The Edge - Index

 

Last Night
Don McKellar, USA/CANADA, 1998, 94 mins; Film Four
Review by Gerald Houghton (1999)

It's the end of the world as we know it, with no action man Willis and his go-faster nukes to save our sorry asses. Twelve midnight, on the stroke, and it all comes down. Not that you'd necessarily know it, aside from the perpetual daylight.

Toronto. Patrick (Don McKellar) is doing his best to avoid that last 'Christmas' dinner with his parents. He wants to die alone. Sandra (Sandra Oh) just wants to get home to husband Duncan (David Cronenberg) so they can leave this world together. He, in turn, is finishing up his job as boss of the gas company, ringing around each and every customer to reassure them that supplies will flow right to the end. Craig (Keith Rennie) is on a sexual bender, leaving few stones unturned: on his last night he will bed a virgin and even his old French teacher (Geneviève Bujold).

We never learn why. Don McKellar, who also writes and directs, isn't interested in the nuts and bolts. These are the last six hours of humanity, redolent with nostalgia and casual violence. There are inevitable echoes of Steve DeJarnatt's excellent but little seen 1989 end-of-the-worlder Miracle Mile. McKellar's film, though, owes more to the sombre, understated cinema of his former employer, Atom Egoyan. The clues were there, though, in his writing for the invigorating Thirty Two Short Films About Glenn Gould, and his delightful short, Blue (again with Cronenberg). Last Night benefits from an elegant, unhurried screenplay.

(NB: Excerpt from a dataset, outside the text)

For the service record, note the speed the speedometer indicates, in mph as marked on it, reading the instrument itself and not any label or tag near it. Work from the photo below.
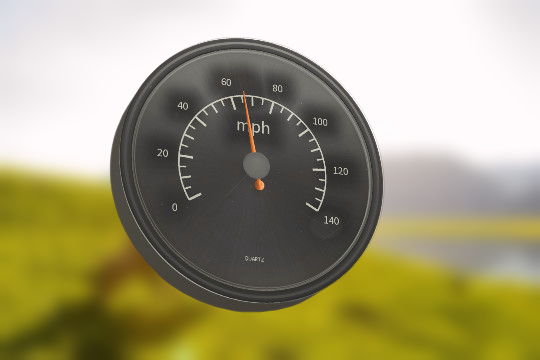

Interestingly, religion plays very little part in The End, aside from the occasional oblique reference. The panic is over - they've known for four months - and it's now about finding the right note on which to exit. People are ritualising their deaths, looking for profundity - that Christmas dinner, the right musical accompaniment, a mutual suicide pact - when profundity counts for nothing with no one to remember. The tone of the final half hour is melancholic, resigned, but so much of the remainder is surprisingly funny. ("See you," offers Craig. "No you won't," says Patrick.)

It's a delicate balancing act, but what raises McKellar's game is his ability to convince us that, yes, this really is it. We have to buy into his world, care about his people. And we do, with excellent performances cast from the Egoyan/Cronenberg rep company (Sarah Polley and Arsinèe Khanjian - Mrs Egoyan - are also on hand). The film is perfectly scored.

An understated, quietly insightful and curiously life-affirming movie about the apocalypse then. It's the end of the world as we know it and, yes, thank you, I'm feeling fine.